History
The trail was conceived by Benton MacKaye, a forester who wrote his original plan shortly after the death of his wife in 1921. MacKaye's idea detailed a grand trail that would connect a series of farms and wilderness work/study camps for city-dwellers. In 1922, at the suggestion of Major William A. Welch, director of the Palisades Interstate Park Commission, his idea was publicized by Raymond H. Torrey with a story in the New York Evening Post under a full-page banner headline reading "A Great Trail from Maine to Georgia!" The idea was quickly adopted by the new Palisades Interstate Park Trail Conference as their main project.
On October 7, 1923, the first section of the trail, from Bear Mountain west through Harriman State Park to Arden, New York, was opened. MacKaye then called for a two-day Appalachian Trail conference to be held in March 1925 in Washington, D.C. This resulted in the formation of the Appalachian Trail Conference (now called the Appalachian Trail Conservancy).
A retired judge named Arthur Perkins and his younger associate Myron Avery took up the cause. In 1929, Perkins, who was also a member of the Connecticut Forest and Park Association and its Blue Blazed Trails committee, found Ned Anderson, a farmer in Sherman, Connecticut, who took on the task of mapping and blazing the Connecticut leg of the trail (1929–1933). It ran from Dog Tail Corners in Webatuck, New York, which borders Kent, Connecticut, at Ashley Falls, 50 miles (80 km) through the northwest corner of the state, up to Bear Mountain at the Massachusetts border. (A portion of the Connecticut trail has since been rerouted [1979–83] to be more scenic, adhering less to highways and more to wilderness, and includes a Ned K. Anderson Memorial Bridge.)
Anderson's efforts helped spark renewed interest in the trail, and Avery (leading the charge since Perkins’ death in 1932) was able to bring other states on board. Upon taking over the ATC, Avery adopted the more practical goal of building a simple hiking trail. He and MacKaye clashed over the ATC's response to a major commercial development along the trail's path; MacKaye left the organization, while Avery was willing to simply reroute the trail. Avery reigned as Chairman of the ATC from 1932 to 1952 (he died that same year).
Journal describing two days and a night of a trail hiker.
The hiker meets a college professor who invites him to share his slides the next autumn. With meager supplies for the night he goes to sleep without supper or fire. The hiker writes, "Had no supper since all the eatable I had was half a pd of bacon the tower man at Peaks of Otter gave me. Otherwise I have baking powder, salt, and some baking chocolate but no sugar to make it palatable...

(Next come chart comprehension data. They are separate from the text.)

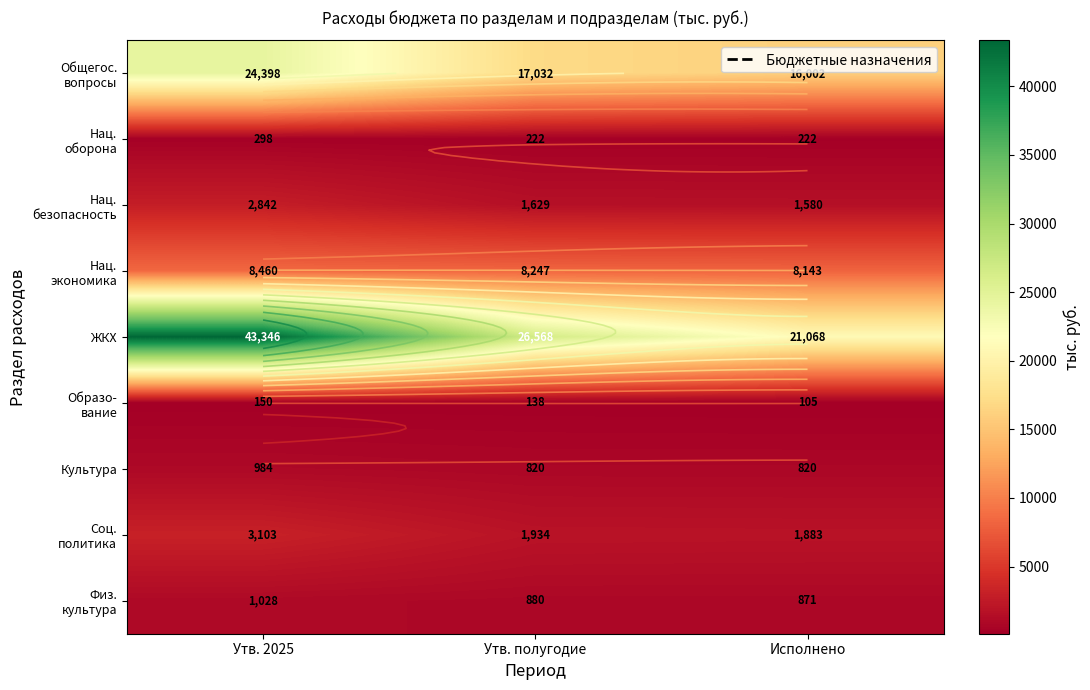

What is the total value across all series at Утв. полугодие?

57470.8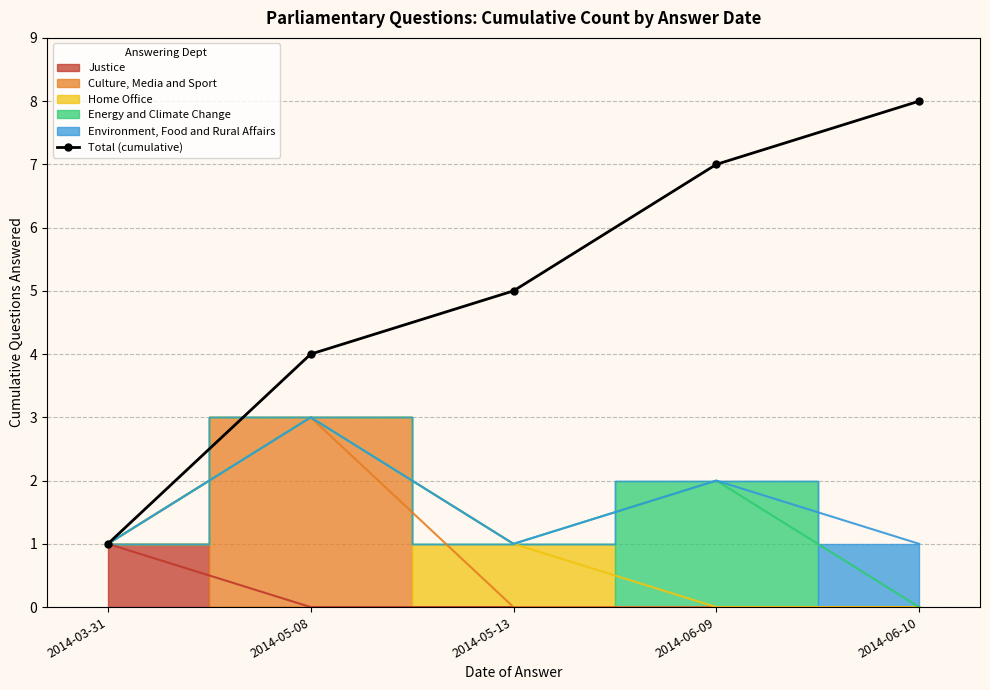

What is the change in value from 2014-03-31 to 2014-06-10?

+7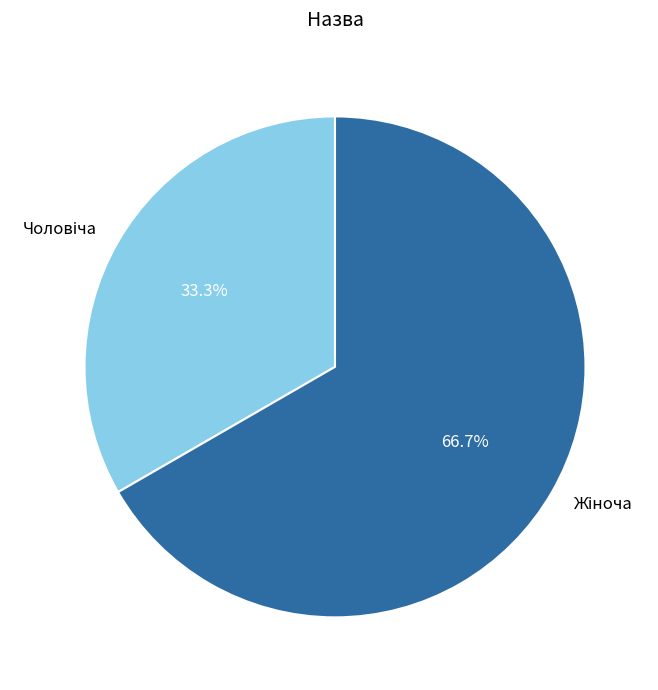

Does any single category account for the majority?

Yes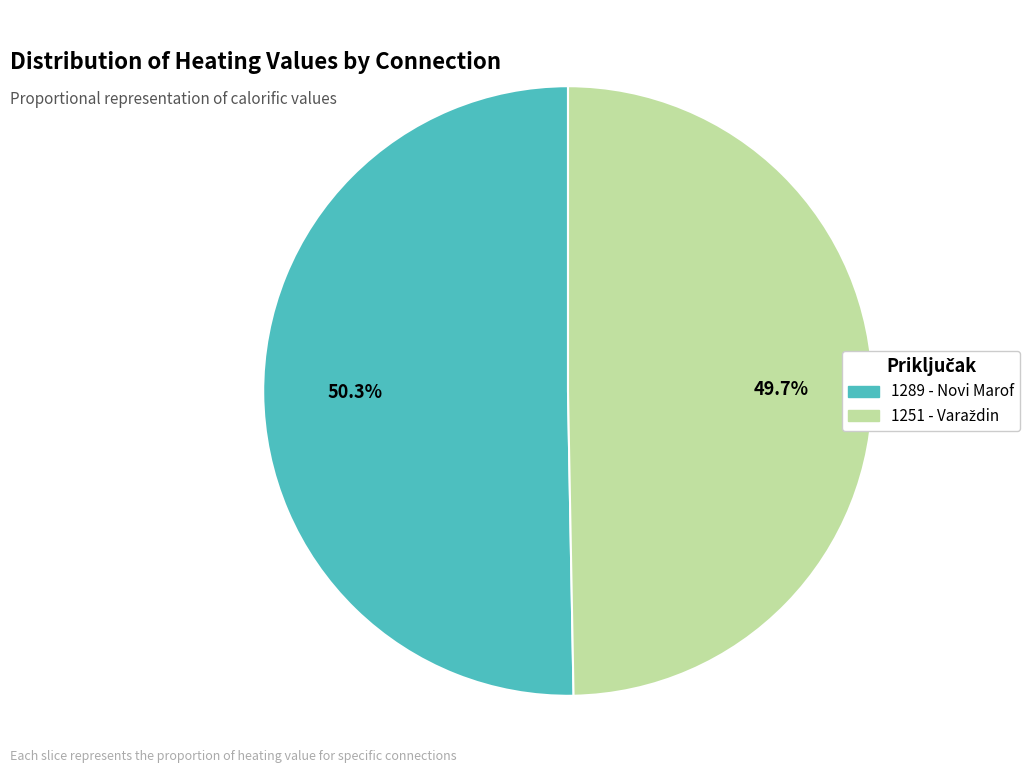

What is the largest slice in the pie chart?

1289 - Novi Marof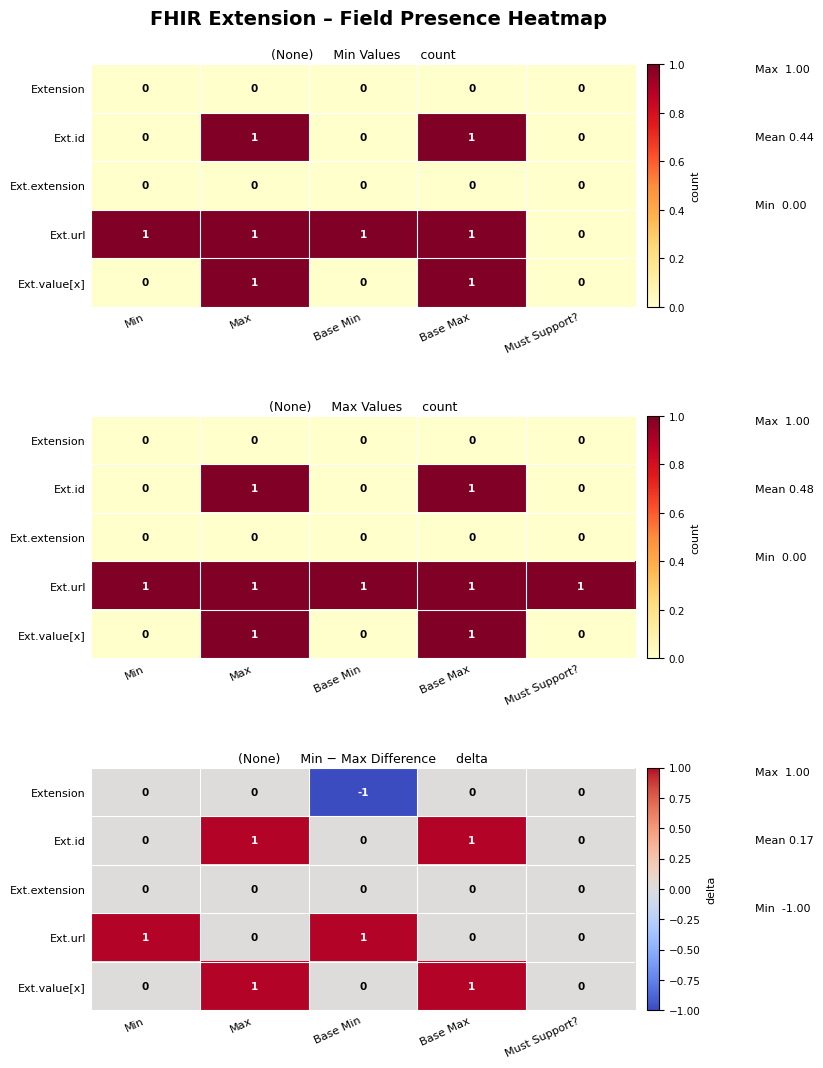

How many values in the Extension series are below 0?

1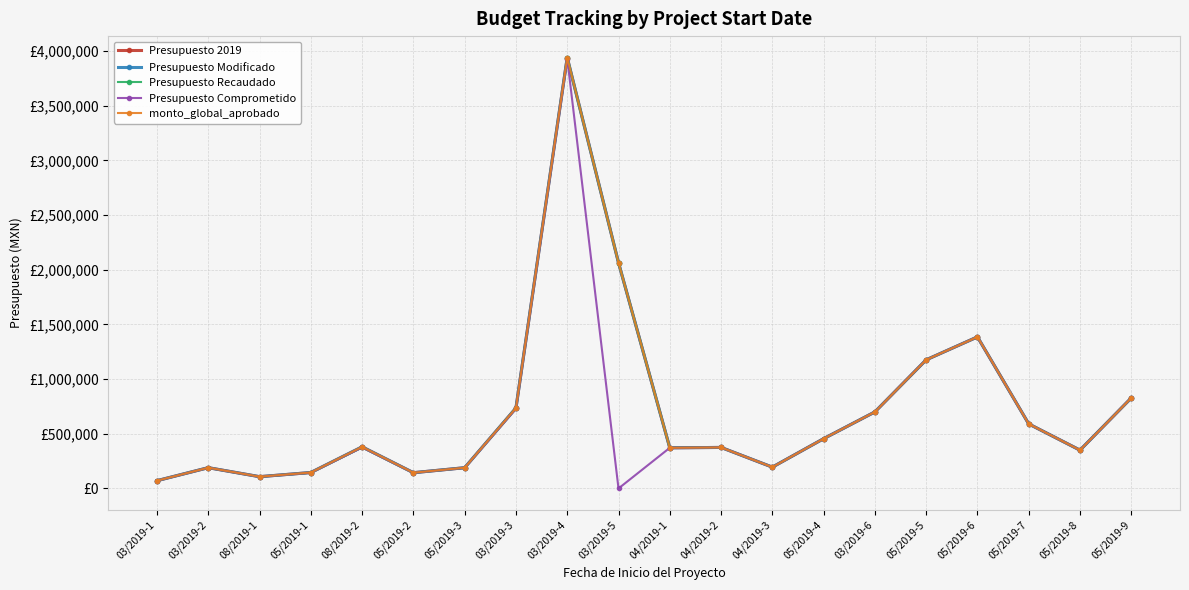

Is this an area chart (filled region under the line)?

No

Rose early after a fairly good night without fire, and followed trail. About seven stopped and fried bacon, which was delicious. Now will proceed force march to nearest store. "
Avery became the first to walk the trail end-to-end, though not as a thru-hike, in 1936. In August 1937, the trail was completed to Sugarloaf Mountain in Maine, and the ATC shifted its focus toward protecting the trail lands and mapping the trail for hikers.
In 1948, Earl Shaffer of York, Pennsylvania, brought a great deal of attention to the project by completing the first documented thru-hike. Later Shaffer also completed the first north-to-south thru-hike, making him the first to do so in each direction. In 1998 Mr. Shaffer, nearly 80 years old, again hiked the entirety of the trail, making him the oldest person ever to complete a thru-hike.
In 1994, a story appeared in the Appalachian Trailway News describing a 121-day Maine to Georgia thru-hike in 1936 by six Boy Scouts from the Bronx. Although the story has been accepted by some members of ALDHA, a great deal of doubt has also been expressed and this earlier thru-hike has never been verified. Shaffer's 1948 journey is still generally recognized as the first A.T. thru-hike.
In the 1960s, the ATC made progress toward protecting the trail from development, thanks to efforts of politicians and officials. The National Trails System Act of 1968 designated the Pacific Crest Trail and Appalachian Trail as the first national scenic trails and paved the way for a series of National Scenic Trails within the National Park and National Forest systems. Trail volunteers worked with the National Park Service to map a permanent route for the trail, and by 1971 a permanent route had been marked (though minor changes continue to this day). By the close of the 20th century, the Park Service had completed the purchase of all but a few miles of the trail's span.